Data in this exercise Start Marker
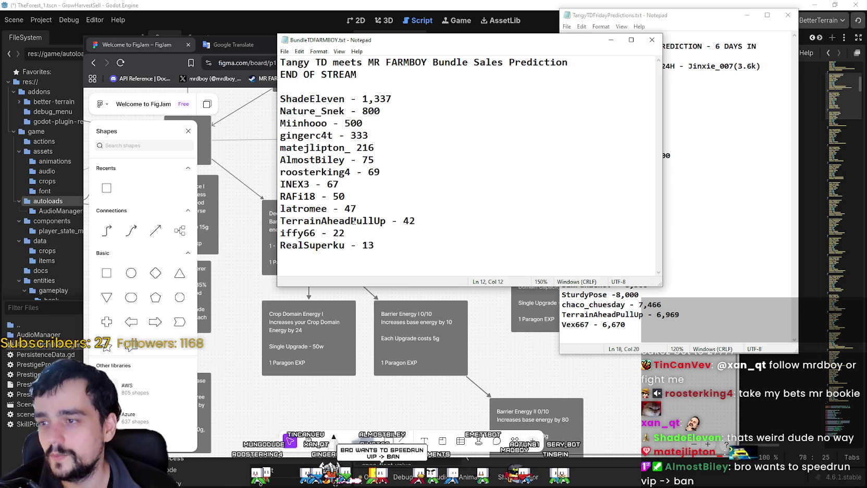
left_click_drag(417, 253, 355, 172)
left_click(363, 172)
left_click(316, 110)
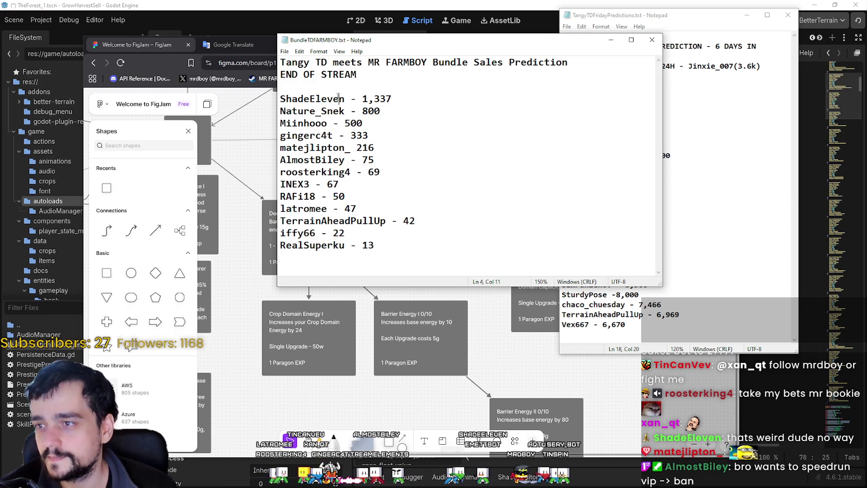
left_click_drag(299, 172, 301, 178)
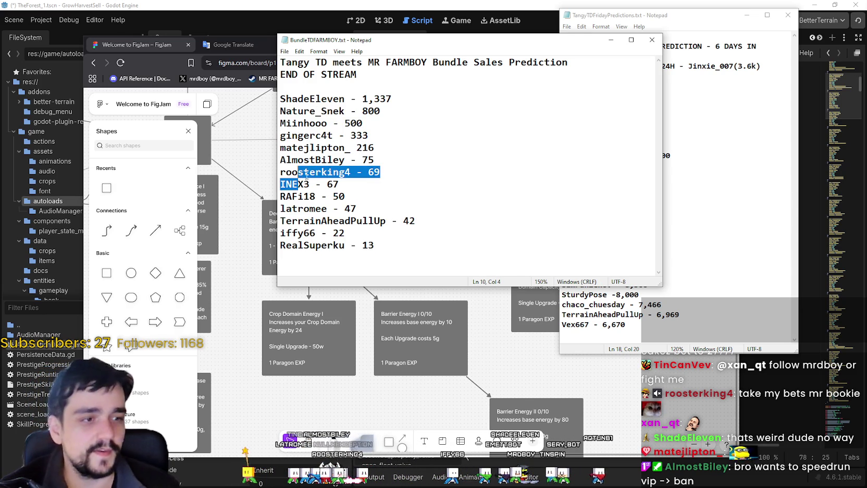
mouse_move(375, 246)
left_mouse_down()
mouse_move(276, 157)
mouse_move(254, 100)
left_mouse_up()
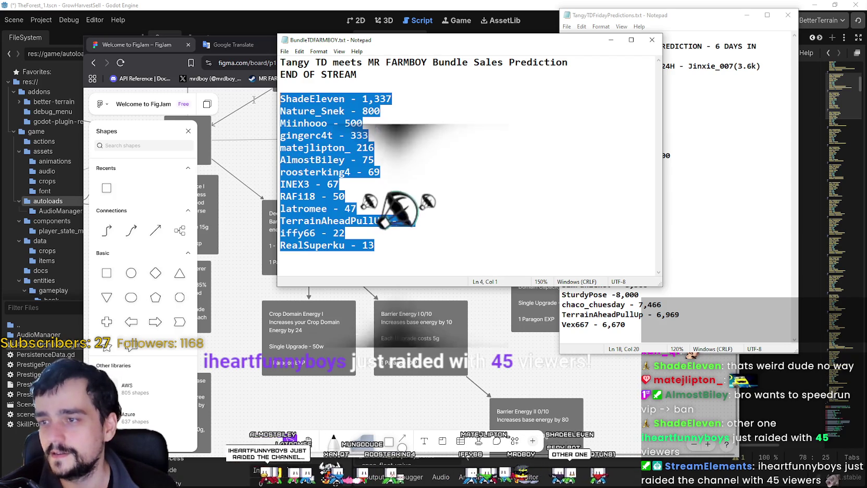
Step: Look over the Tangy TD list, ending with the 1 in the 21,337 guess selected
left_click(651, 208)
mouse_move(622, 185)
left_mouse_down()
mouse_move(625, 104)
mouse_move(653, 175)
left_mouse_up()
Data in this exercise End Marker
Data in this exercise Start Marker
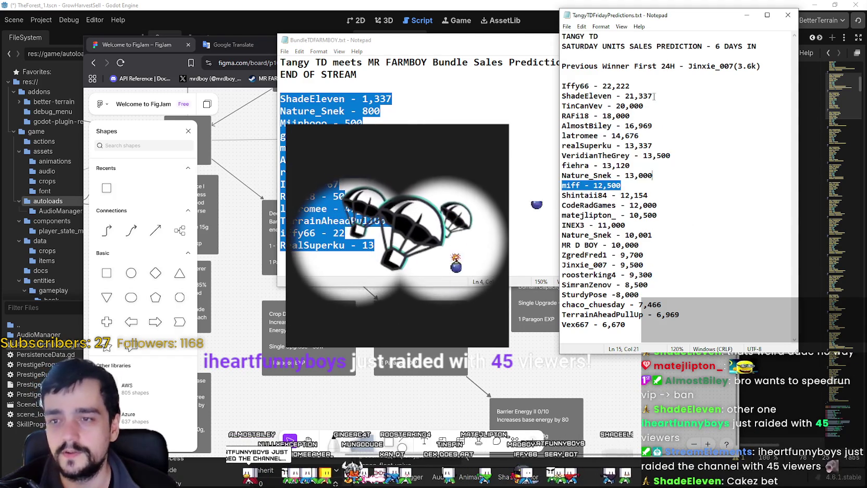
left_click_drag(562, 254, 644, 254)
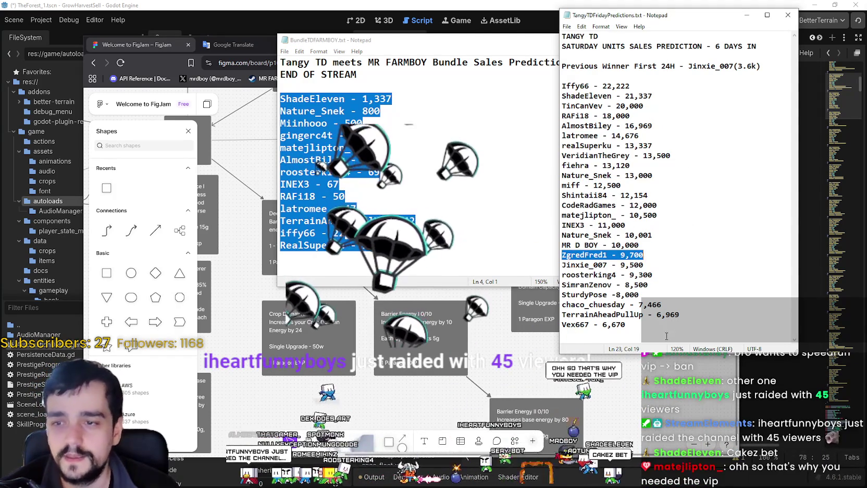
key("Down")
Data in this exercise End Marker
• _What the task asks_:
For the data above, set down exactly the lines from the line with "left_click_drag(417, 253, 355, 172)" to the line with "mouse_move(622, 185)", both included, leaving pictures out.

• _Task result_:
left_click_drag(417, 253, 355, 172)
left_click(363, 172)
left_click(316, 110)
left_click_drag(299, 172, 301, 178)
mouse_move(375, 246)
left_mouse_down()
mouse_move(276, 157)
mouse_move(254, 100)
left_mouse_up()
Step: Look over the Tangy TD list, ending with the 1 in the 21,337 guess selected
left_click(651, 208)
mouse_move(622, 185)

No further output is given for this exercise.